A short sale is often the only way to sell your home if you owe more on it than it’s worth. But they are usually harder than you think to pull off and you have to be very careful to get the results you expected.
They Are Harder to Do than May First Appear
In a short sale, a house is sold by “shorting”-underpaying-one or more of the lien holders. They often don’t succeed because:
- Unresponsive mortgage creditors: Your first mortgage lender is often working through a loan servicing company. They tend to not have enough staff and not be well-organized to process short sales.
- Every lien holder has to agree to the deal: By definition in a short sale, there isn’t enough money being paid by the buyer to satisfy everybody. And that means not just the first and second mortgage holders. Often homeowners have other liens on their homes, such as: a third mortgage, an ex-spouse’s trust deed, judgment liens by creditors, utility and municipal liens, child support liens, and property and income tax liens. Some of these creditors may be especially unhappy with you, and any one of them can sink the sale.
- The middlemen often have more to gain than you: Realtors, title companies, appraisers, and sometimes attorneys often get the most benefit from short sales. Realtors need to be creative to make commissions, and understandably tend to be biased towards an option that can make money for them. There are good reasons that unbiased bankruptcy judges and trustees discourage short sales, since they see many where it’s clear that the realtors are the primary beneficiaries.

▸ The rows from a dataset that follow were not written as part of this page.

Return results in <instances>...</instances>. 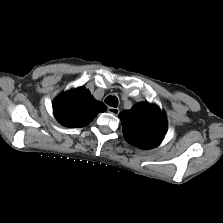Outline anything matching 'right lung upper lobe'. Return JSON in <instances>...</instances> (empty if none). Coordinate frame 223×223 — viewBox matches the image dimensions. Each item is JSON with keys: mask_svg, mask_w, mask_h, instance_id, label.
I'll use <instances>...</instances> for the list:
<instances>
[{"mask_svg": "<svg viewBox=\"0 0 223 223\" xmlns=\"http://www.w3.org/2000/svg\"><path fill=\"white\" fill-rule=\"evenodd\" d=\"M106 110L102 102L93 99L84 87L61 94L53 103V111L57 120L67 127H84L98 113Z\"/></svg>", "mask_w": 223, "mask_h": 223, "instance_id": "right-lung-upper-lobe-1", "label": "right lung upper lobe"}]
</instances>
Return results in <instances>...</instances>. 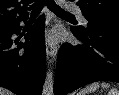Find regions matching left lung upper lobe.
Here are the masks:
<instances>
[{"instance_id":"5c2ea615","label":"left lung upper lobe","mask_w":119,"mask_h":95,"mask_svg":"<svg viewBox=\"0 0 119 95\" xmlns=\"http://www.w3.org/2000/svg\"><path fill=\"white\" fill-rule=\"evenodd\" d=\"M70 1H76L77 5L80 6L82 14L90 24L119 27V0Z\"/></svg>"}]
</instances>
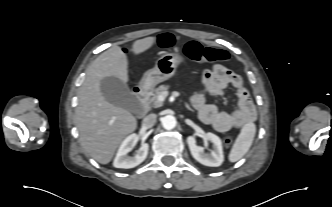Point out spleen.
<instances>
[{
	"label": "spleen",
	"mask_w": 332,
	"mask_h": 207,
	"mask_svg": "<svg viewBox=\"0 0 332 207\" xmlns=\"http://www.w3.org/2000/svg\"><path fill=\"white\" fill-rule=\"evenodd\" d=\"M255 133L256 126L253 122H248L243 126L230 151V162L240 160L248 152L254 140Z\"/></svg>",
	"instance_id": "spleen-1"
}]
</instances>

- The “deficiency balance”: The last thing you want is to continue to owe money to one of your mortgage lenders after the short sale is completed, but sometimes they will insist. In that case you would likely be wise to not proceed with the sale yourself. But by that time you may have an angry buyer who believes that you are contractually obligated to sell the house. You don’t want to put yourself into this position.
Your Goal Often Stymied
The main reason for a short sale is that the owner can’t afford the house anymore and so needs and wants to get out.
Even if all your lienholder go along with the deal and accept less money or even no money out of it, the problem is that in many cases you would still owe money to them. Creditors holding the second or third mortgage, or how have judgment/child and spousal support/income tax liens will want to get paid, and often have very aggressive means to pursue you. With the loss of security in the house, the sale may well spur them to use those means. In California, if the lender consents to the short sale then new legislation prohibits them from seeking a deficiency judgment. Please check your state to determine if there is any existing state legislature that prohibits a deficiency judgement for short sales.

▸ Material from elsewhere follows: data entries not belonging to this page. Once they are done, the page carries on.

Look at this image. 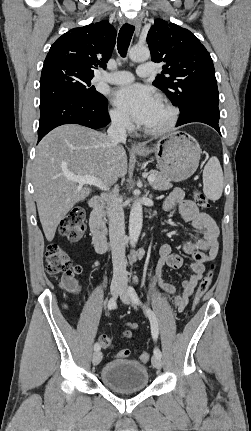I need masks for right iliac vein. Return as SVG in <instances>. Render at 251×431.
I'll use <instances>...</instances> for the list:
<instances>
[{
    "instance_id": "1",
    "label": "right iliac vein",
    "mask_w": 251,
    "mask_h": 431,
    "mask_svg": "<svg viewBox=\"0 0 251 431\" xmlns=\"http://www.w3.org/2000/svg\"><path fill=\"white\" fill-rule=\"evenodd\" d=\"M121 290V285L117 282H113L110 287V291L113 297H117ZM102 360V352L100 350L93 353L92 362L94 365H98Z\"/></svg>"
}]
</instances>
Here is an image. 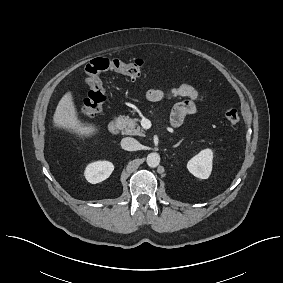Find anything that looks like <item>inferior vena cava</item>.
Returning a JSON list of instances; mask_svg holds the SVG:
<instances>
[{"instance_id":"1","label":"inferior vena cava","mask_w":283,"mask_h":283,"mask_svg":"<svg viewBox=\"0 0 283 283\" xmlns=\"http://www.w3.org/2000/svg\"><path fill=\"white\" fill-rule=\"evenodd\" d=\"M121 147L127 151H136L140 147V143L131 137H125L121 140Z\"/></svg>"}]
</instances>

The Chapter 13 Alternative
A Chapter 13 bankruptcy may be able to help in two distinct situations better than a short sale. First, it can enable you to keep your home by reducing what you pay to your other creditors, and sometimes what you pay on the home itself. And second, a Chapter 13 case can often buy you more time to sell the house so you’re not trying to do so under pressure.
Chapter 13 in some circumstances can get you out of a second or third mortgage altogether. Very likely it would provide a manageable way to pay any debts that have to be paid, like property or income taxes, or child or spousal support. And instead of worrying about when the next collection axe is going to fall, all collection action stops while you pay what you can afford to pay, while keeping your home, or selling it on a more reasonable schedule.